Coming To Grips With It

By Andrea B.K.

In all fairness, my childhood was not that bad, Really, it wasn't. I had 2 parents who were still married and in love, a younger sister who thought I hung the moon (no, not really but it sounded good, right?) and 4 grandparents were still alive. I adored my maternal grandfather especially because he DID hang the moon. The first 9 years of my life were great. Nine years is not a long time but I will always be grateful for those years of ignorance and bliss.


When I was 9 years old, a certain older relative discovered I was a girl - something I had been fighting against my entire life. I was a total tomboy who had a lot of friends at school, most of which were boys. In fact, when I was 4 years old, I wanted to know how to pee standing up like all of my male cousins did. I quickly found God did not mean for me to do that.

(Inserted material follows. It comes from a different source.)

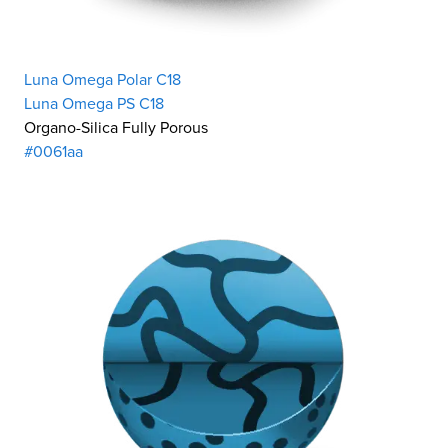
Luna Omega Polar C18
Luna Omega PS C18
Organo-Silica Fully Porous
#0061aa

As I was saying, this relative discovered I was a girl about the time I started wearing a training bra. I hated wearing them. They were itchy and uncomfortable. What was I training, anyway? Just like my glasses I got when I was five, I took them off every chance I got. 


This got his attention and he would constantly embarrass me by asking (too loudly)
"You're not wearing a bra, aren't you?"
(No, s**t, Sherlock!)


About the time, I was 11, my best friend gave me a bathing suit that I loved. I could not wait to wear it. Unfortunately, the jerk pointed out at the public pool, "You're growing hair down there!"
(Again, no s**t, Sherlock!)


The creep kept up his comments and "accidental" touching from time I was nine to 14 years old. The whole time I was thinking what does a 50 year old man want with a kid?


I still wonder that at 47 years old. The years have not been kind to this now 86 year old. Karma, I guess. I have not seen him or talked to him since his wife (my mom's sister) died 5 years ago. I am at peace with that because I know I didn't ask for the abuse and it was never my fault.